DATA RECORDS:
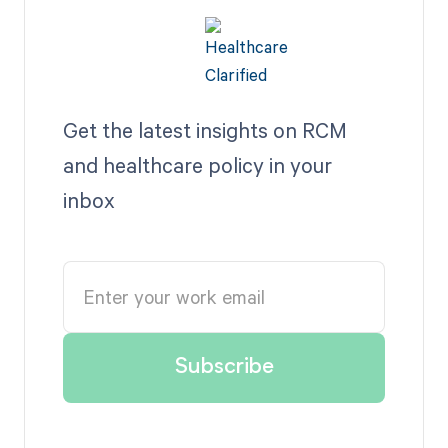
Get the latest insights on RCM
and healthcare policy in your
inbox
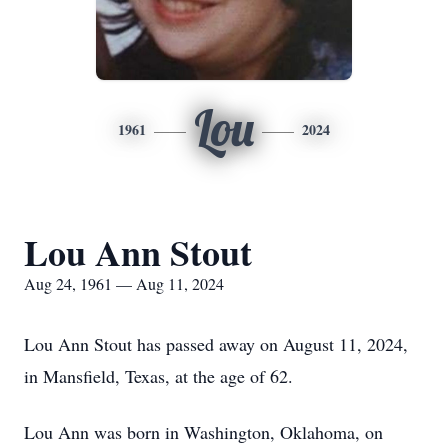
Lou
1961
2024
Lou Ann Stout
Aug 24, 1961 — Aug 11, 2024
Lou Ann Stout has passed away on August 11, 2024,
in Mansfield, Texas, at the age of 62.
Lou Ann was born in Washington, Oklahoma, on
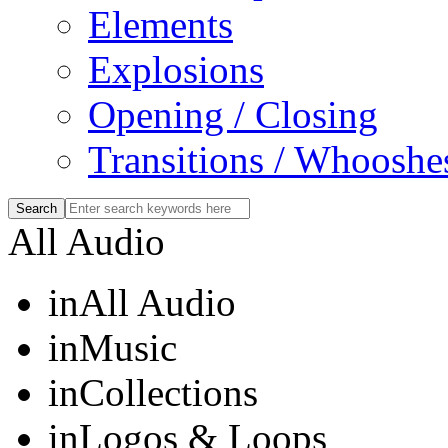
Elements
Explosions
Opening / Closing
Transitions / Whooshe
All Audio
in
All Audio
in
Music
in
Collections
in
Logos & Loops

==

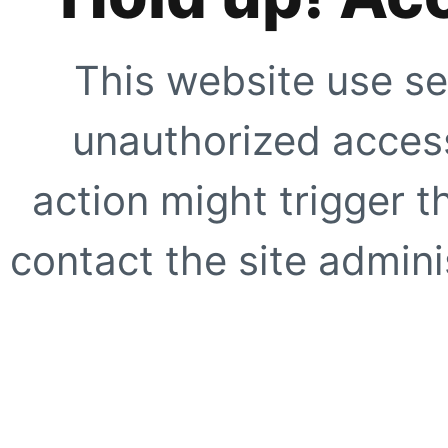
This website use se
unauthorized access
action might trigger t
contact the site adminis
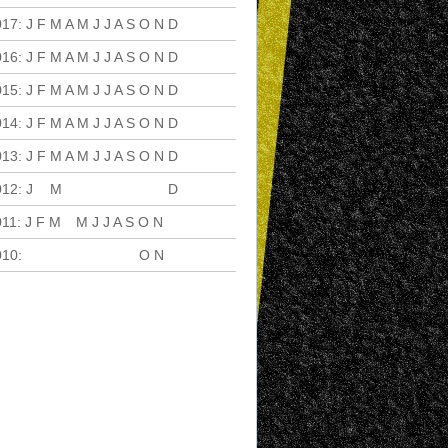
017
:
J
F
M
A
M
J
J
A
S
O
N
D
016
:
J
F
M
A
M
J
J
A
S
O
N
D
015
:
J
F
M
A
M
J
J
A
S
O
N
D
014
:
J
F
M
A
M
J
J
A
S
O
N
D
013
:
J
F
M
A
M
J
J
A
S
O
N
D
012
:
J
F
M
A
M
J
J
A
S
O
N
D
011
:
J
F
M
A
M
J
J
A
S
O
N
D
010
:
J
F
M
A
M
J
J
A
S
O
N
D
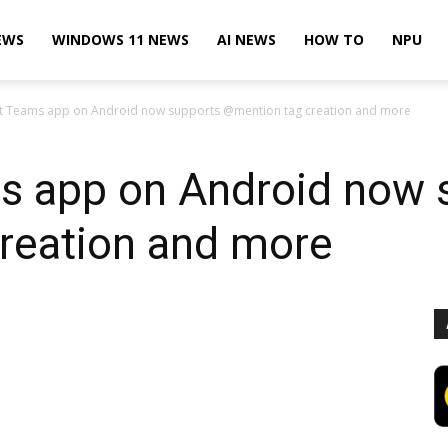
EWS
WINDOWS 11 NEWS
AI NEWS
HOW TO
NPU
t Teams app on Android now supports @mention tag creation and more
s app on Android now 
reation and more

YOUR ASSIGNMENT:
Put the rows from the line that has "Get the latest insights on RCM" through the line that has "Lou Ann was born in Washington, Oklahoma, on" into a numbered list, with no blank lines. Leave the pictures out.

TASK SOLUTION:
1. Get the latest insights on RCM
2. and healthcare policy in your
3. inbox
4. Lou
5. 1961
6. 2024
7. Lou Ann Stout
8. Aug 24, 1961 — Aug 11, 2024
9. Lou Ann Stout has passed away on August 11, 2024,
10. in Mansfield, Texas, at the age of 62.
11. Lou Ann was born in Washington, Oklahoma, on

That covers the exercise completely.